The group is currently working through redeployment plans to enable those team members affected to be offered alternative employment elsewhere in the Group. It will continue to operate 58 bars and 22 pubs.
Rob Pitcher, CEO of Revolution Bars Group, said: “We have had the best festive trading period for four years with all of our brands recording positive like-for-like sales and Revolución de Cuba being the standout performer.
“However, our younger customers are still feeling the disproportionate effect of the cost of living crisis and the national living wage will increase materially in April 2024. Therefore, we have taken the difficult yet ultimately beneficial step for the Group to close several bars which are unprofitable.
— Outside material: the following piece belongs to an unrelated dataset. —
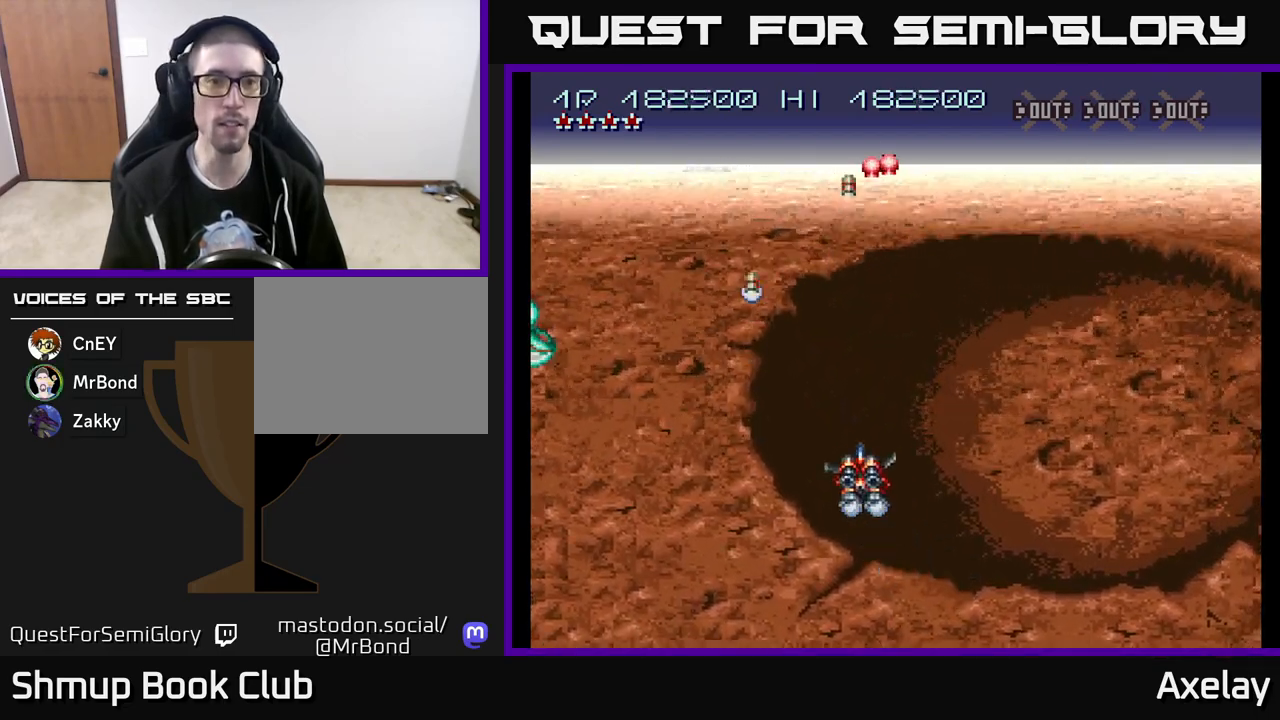
{"buttons": ["A"], "right_stick": "center", "events": [[100, "DPAD_LEFT", "up"], [200, "DPAD_UP", "up"], [233, "DPAD_RIGHT", "down"], [300, "DPAD_RIGHT", "up"], [317, "DPAD_UP", "down"], [383, "DPAD_UP", "up"]]}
“Our teams do a terrific job in making guests welcome and giving them a great experience and again we have demonstrated that when our customer base can afford to do so, they are choosing to celebrate with us, and we have delivered record levels of guest satisfaction. This should bode well for the future.”
On the markets this morning, the FTSE 100 is down 0.6% to 7,673.6pts.
Risers this morning include Science in Sport, up 7.8% to 13.5p, Glanbia, up 2.6% to €15.18, and Greencore, up 1.4% to 98.5p.
Fallers include Diageo, down 2.3% to 2,744p, THG, down 1.6% to 72.9p, and Deliveroo, down 1.5% to 129.1p.
Yesterday in the City
The FTSE 100 closed up 0.5% at 7,723.1pts yesterday to recover some of the lost ground from the first two days of trading in 2024.
Risers included Naked Wines, up 6.2% to 60p, Glanbia, up 5.7% to €14.80, McBride, up 3% to 88.6p, C&C Group, up 2.9% to 149.6p, Cranswick, up 2.4% to 3,902p, Fever-Tree, up 2% to 1,007p, and Sainsbury’s, up 1.6% to 308.2p.
The few fallers included Britivic, down 0.9% to 840p, Tate & Lyle, down 0.8% to 661.5p, Coca-Cola Europacific Partners, down 0.8% to €60.50, and Bakkavor, down 0.7% to 84p.